Robots, always robots

1. NASA mindset is to kill as few humans as possible

Space is dangerous and evil1. Even tiniest error can effectively kill you. Most of the space program is done by NASA and the west. They have the same mindset: Kill as few as possible.

It may sound obvious, but during the cold war the Russians had completely different mindset: Get the job done, and if you die in the process, we will celebrate you as a hero.

Yes, I know I am exaggerating here, but the point is that as soon as someone is killed in space, people always ask the question: Is space exploration worth it?

2. No one cares about a dead machine

If an unmanned mission fails, the info about it barely makes it to first page of news. Mission success? It will be on first pages if it is something really interesting. Otherwise, no one cares. This is extra plus for robotic missions.

3. Caution: Living in space may cause health issues

Consult with your doctor before going to space. Truth is, that we really do not know what the long-term effects of being in low gravity are on a human body. We are trying to figure out the effects on human body, and we are going to find out pretty soon.

Data section »
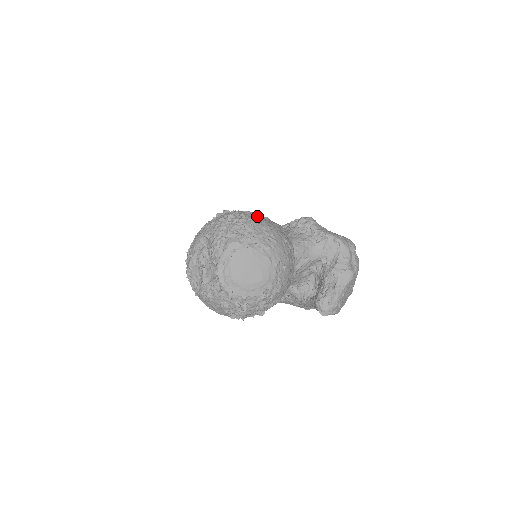
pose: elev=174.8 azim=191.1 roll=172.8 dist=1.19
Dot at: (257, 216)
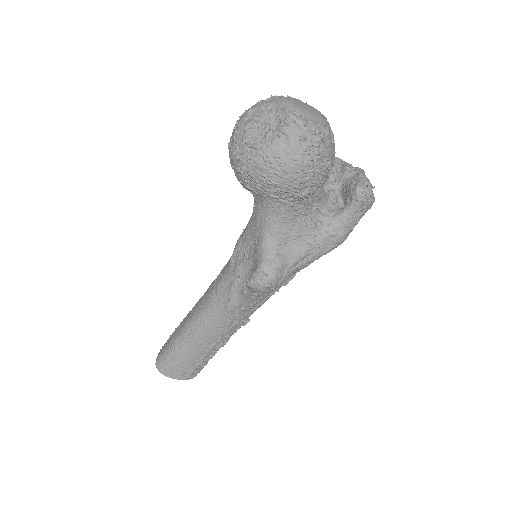
Dot at: occluded
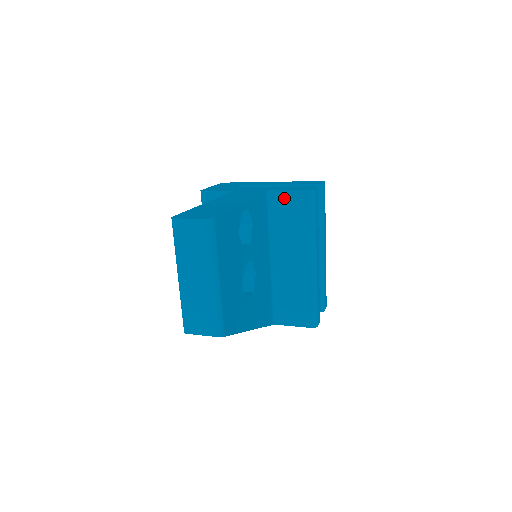
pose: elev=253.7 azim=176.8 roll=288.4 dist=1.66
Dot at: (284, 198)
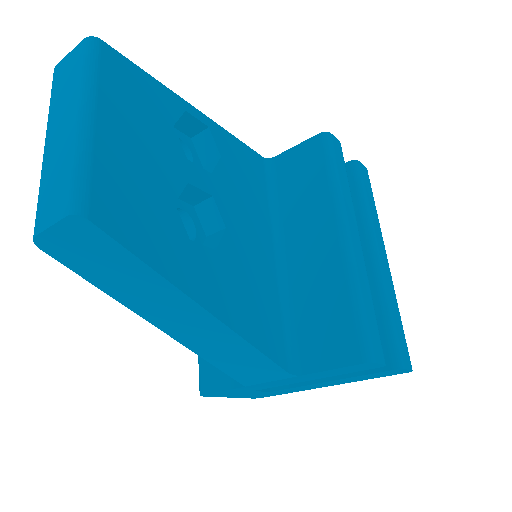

Short problem 1 » Return the section of the robots-in-space text starting at "Space is dangerous" and ending at "for robotic missions.", word for word.
Short problem 2 »
Answer these from the text on robots in space:
(a) What mindset did the Russians have during the cold war?
(b) What question do people always ask as soon as someone is killed in space?
(c) What do we really not know about being in low gravity?
Short problem 3 » Carry on the text about robots in space from its last sentence.

Output 1 »
Space is dangerous and evil1. Even tiniest error can effectively kill you. Most of the space program is done by NASA and the west. They have the same mindset: Kill as few as possible.

It may sound obvious, but during the cold war the Russians had completely different mindset: Get the job done, and if you die in the process, we will celebrate you as a hero.

Yes, I know I am exaggerating here, but the point is that as soon as someone is killed in space, people always ask the question: Is space exploration worth it?

2. No one cares about a dead machine

If an unmanned mission fails, the info about it barely makes it to first page of news. Mission success? It will be on first pages if it is something really interesting. Otherwise, no one cares. This is extra plus for robotic missions.

Output 2 »
(a) Get the job done, and if you die in the process, you will be celebrated as a hero.
(b) Is space exploration worth it?
(c) What the long-term effects of being in low gravity are on a human body.

Output 3 »
But one we know for sure: Being in space and mining asteroids will definitely have some effects on human body. We know that it will have also some effects on machines. But we do not care about machines (see point 1 and 2).

In nutshell: We are going to use as many robots as possible.

I think it is plausible to assume that some humans will be involved in asteroid-mining operations, but the people will be dying. So there will be a moral push to replace them with robots and machines.

1: It does not mean that space it intentionally evil towards anyone. The pure nature of space is that not many live organisms can survive in space without any protection2.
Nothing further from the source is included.